Learning Continuous Semantic Representations of Symbolic Expressions
Miltiadis Allamanis, Pankajan Chanthirasegaran, Pushmeet Kohli, Charles Sutton
TL;DR
This work tackles the problem of learning continuous semantic representations for symbolic expressions by mapping semantically equivalent expressions to nearby vectors. It introduces neural equivalence networks (EqNets), which extend TreeNN-style recursion with multi-layer per-node mappings, unit normalization, and a subexpression autoencoder to encourage abstraction and reversibility. Empirical results on diverse boolean and polynomial expression datasets show that EqNets dramatically outperform TreeNN and RNN baselines, including generalization to unseen equivalence classes.

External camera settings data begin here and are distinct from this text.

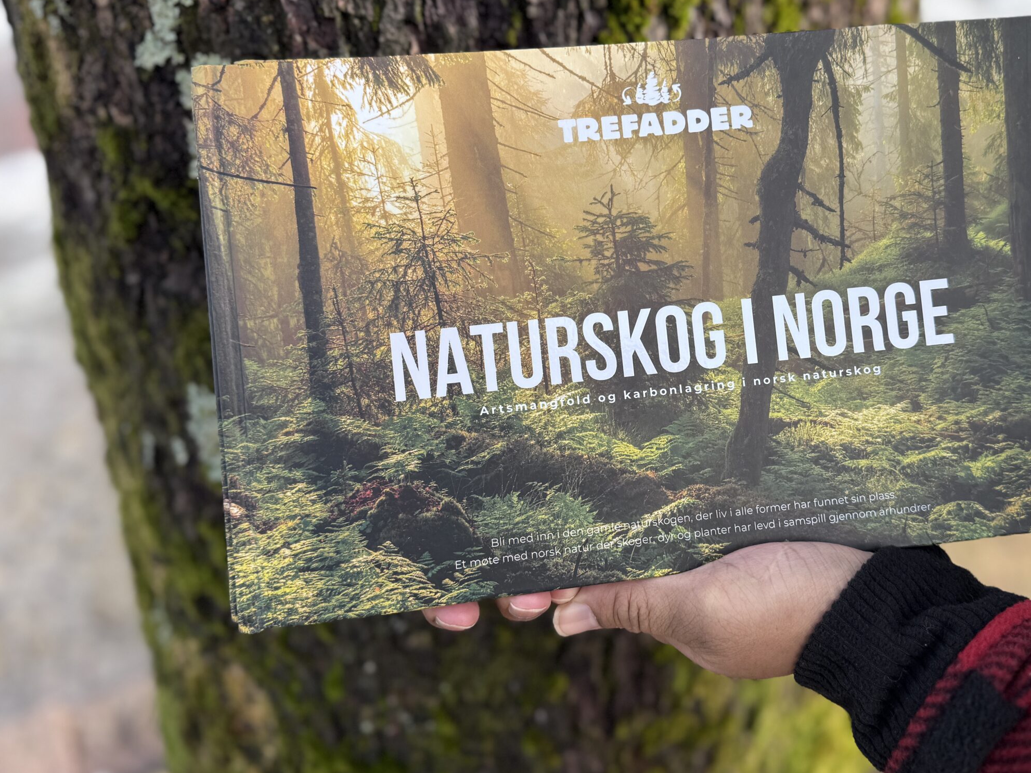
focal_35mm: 31
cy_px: 336
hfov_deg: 57.9
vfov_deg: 45.3
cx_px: 615
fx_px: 923
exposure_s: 1/812
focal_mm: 6.76
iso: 80
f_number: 1.78
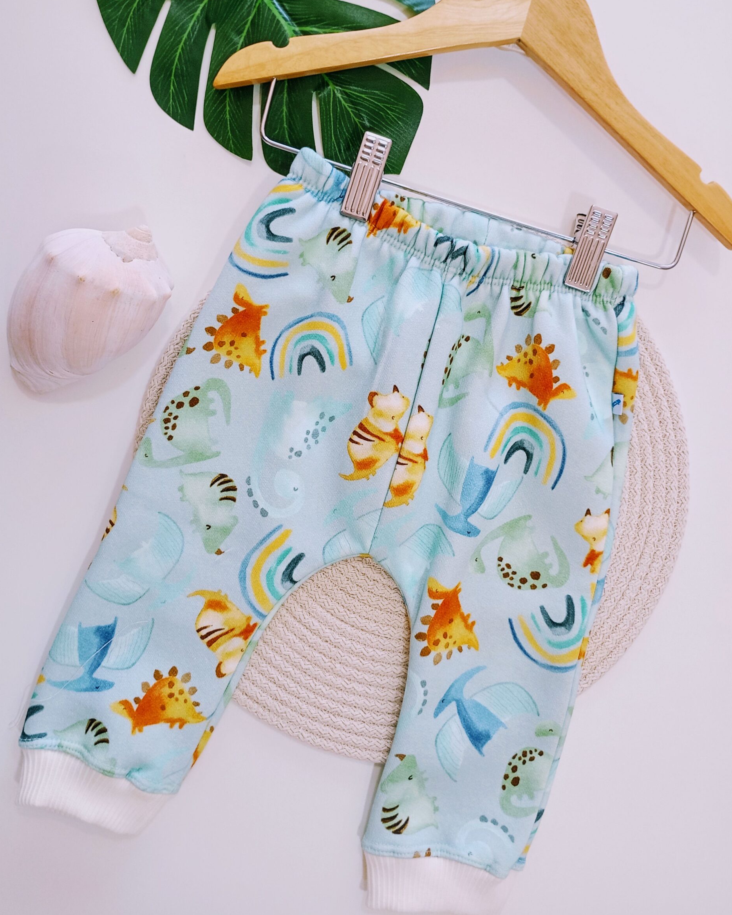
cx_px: 369
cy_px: 427
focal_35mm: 30
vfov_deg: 58.7
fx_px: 812
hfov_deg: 48.5
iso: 418
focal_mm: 4.27
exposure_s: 1/50
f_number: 1.8
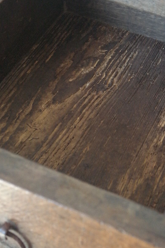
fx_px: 695
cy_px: 97
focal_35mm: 101
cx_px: 115
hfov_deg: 13.5
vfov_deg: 20.2
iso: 3200
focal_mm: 45
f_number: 5
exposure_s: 1/25
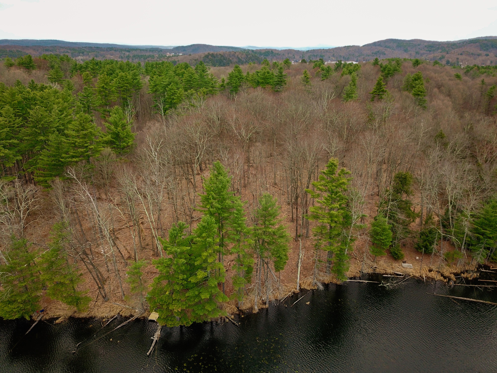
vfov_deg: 53.1
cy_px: 186
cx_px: 248
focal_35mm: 26
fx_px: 373
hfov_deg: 67.3
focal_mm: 4.73
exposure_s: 1/370
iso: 100
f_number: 2.2
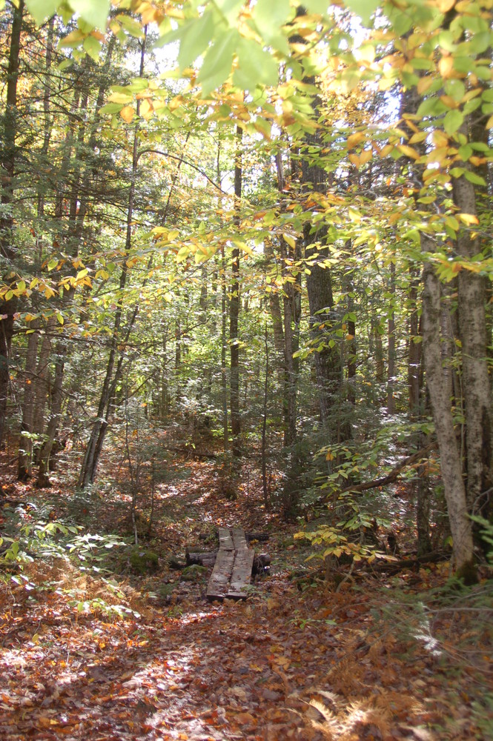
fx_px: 864
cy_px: 370
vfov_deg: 46.4
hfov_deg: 31.8
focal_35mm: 42
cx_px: 246
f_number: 3.5
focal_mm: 28
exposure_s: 1/250
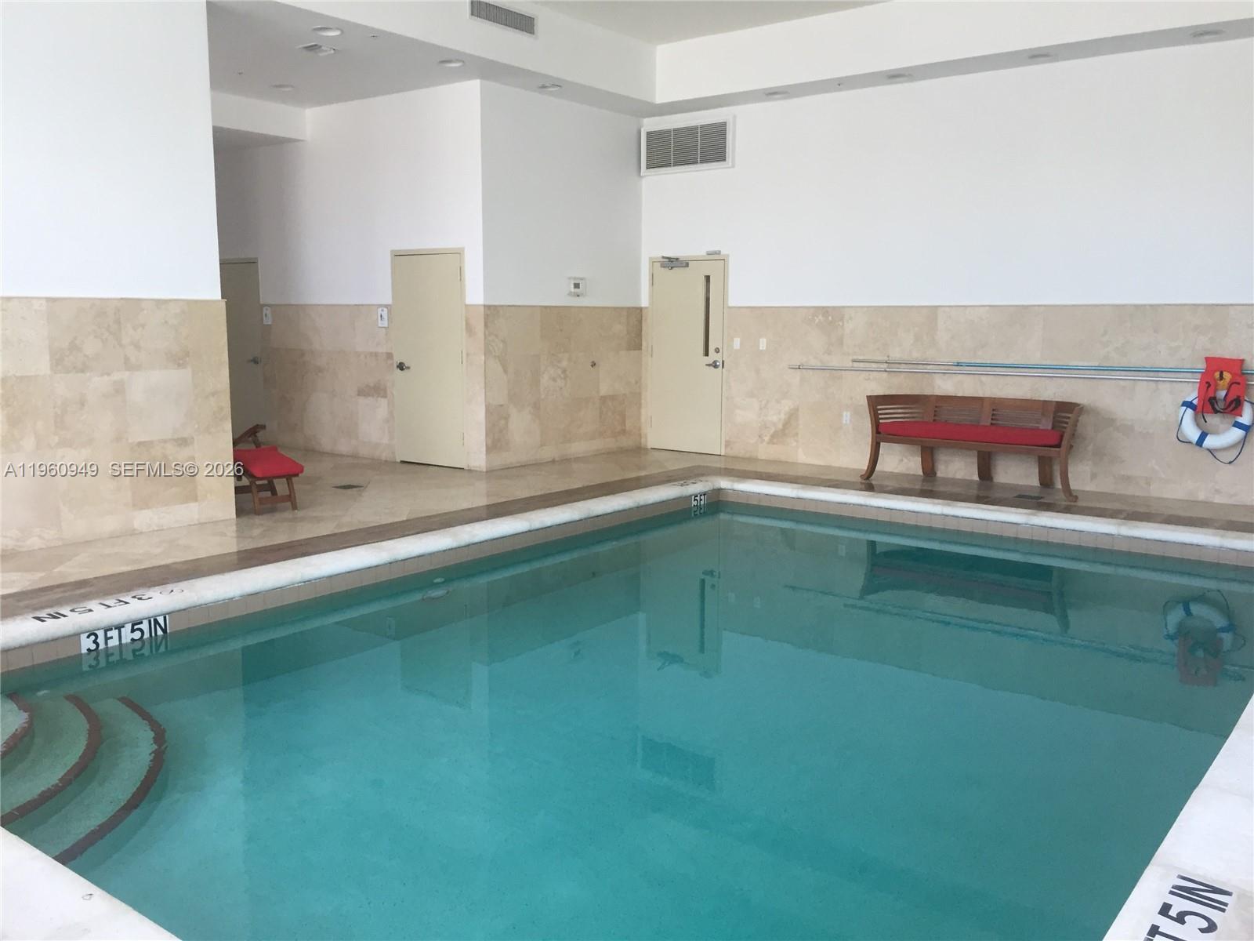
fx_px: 1051
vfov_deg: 48.2
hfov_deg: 61.7
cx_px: 627
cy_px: 470
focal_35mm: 29
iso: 80
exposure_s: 1/30
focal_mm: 4.15
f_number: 2.2
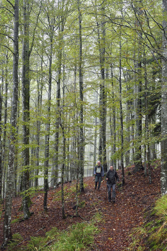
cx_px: 84
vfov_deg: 35.6
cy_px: 126
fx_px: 390
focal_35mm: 56
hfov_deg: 24.2
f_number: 6.3
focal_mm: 56
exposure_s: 1/125
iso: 1600
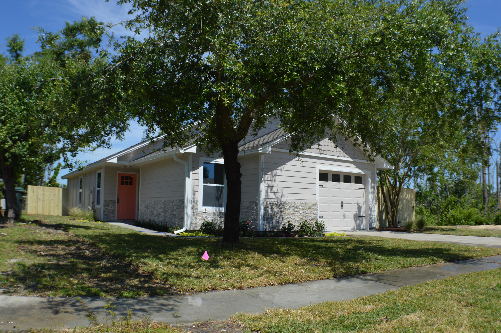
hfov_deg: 49.6
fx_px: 542
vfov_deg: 34.1
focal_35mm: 39
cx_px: 250
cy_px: 166
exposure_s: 1/250
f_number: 8
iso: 100
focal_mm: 26
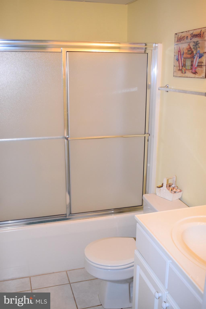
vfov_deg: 53.1
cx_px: 103
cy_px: 154
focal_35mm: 36
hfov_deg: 36.9
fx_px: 309
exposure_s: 1/100
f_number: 5
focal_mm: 24
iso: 800
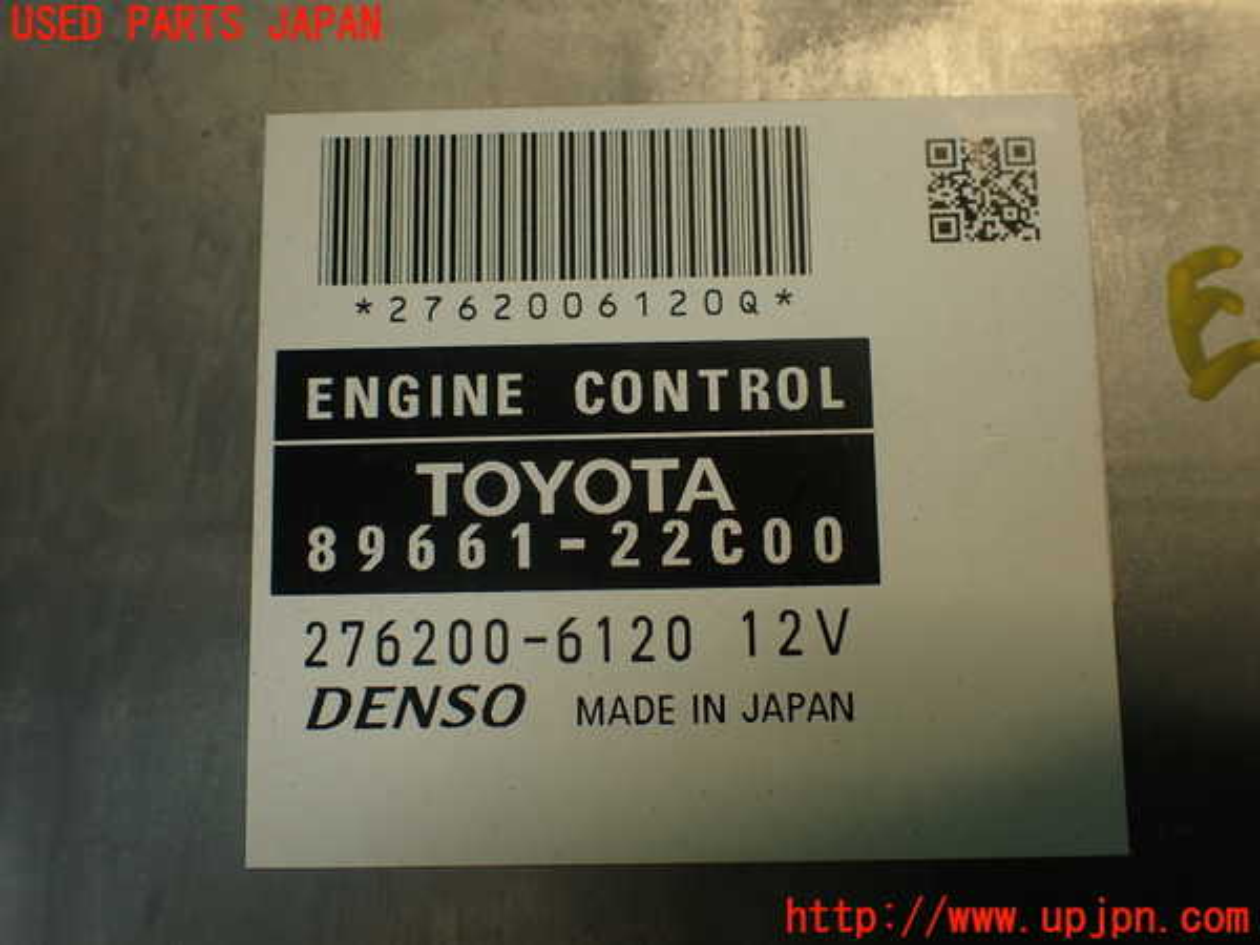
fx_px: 1165
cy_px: 472
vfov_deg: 44.2
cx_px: 630
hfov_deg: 56.8
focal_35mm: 32
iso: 160
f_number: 2.4
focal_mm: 5.79
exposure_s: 1/60
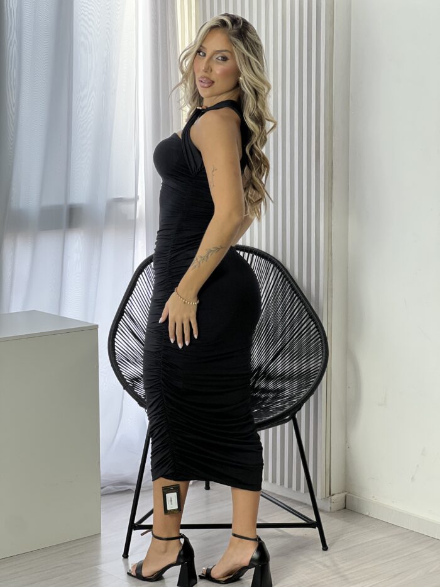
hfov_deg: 19.1
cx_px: 220
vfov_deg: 25.3
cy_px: 294
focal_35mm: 77
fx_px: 1305
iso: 80
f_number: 2.8
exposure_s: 1/120
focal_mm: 9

The study provides benchmarks, analyzes compositionality and component contributions, and releases data and code, offering a path toward semantics aware neural-symbolic reasoning.
Abstract
Combining abstract, symbolic reasoning with continuous neural reasoning is a grand challenge of representation learning. As a step in this direction, we propose a new architecture, called neural equivalence networks, for the problem of learning continuous semantic representations of algebraic and logical expressions. These networks are trained to represent semantic equivalence, even of expressions that are syntactically very different. The challenge is that semantic representations must be computed in a syntax-directed manner, because semantics is compositional, but at the same time, small changes in syntax can lead to very large changes in semantics, which can be difficult for continuous neural architectures. We perform an exhaustive evaluation on the task of checking equivalence on a highly diverse class of symbolic algebraic and boolean expression types, showing that our model significantly outperforms existing architectures.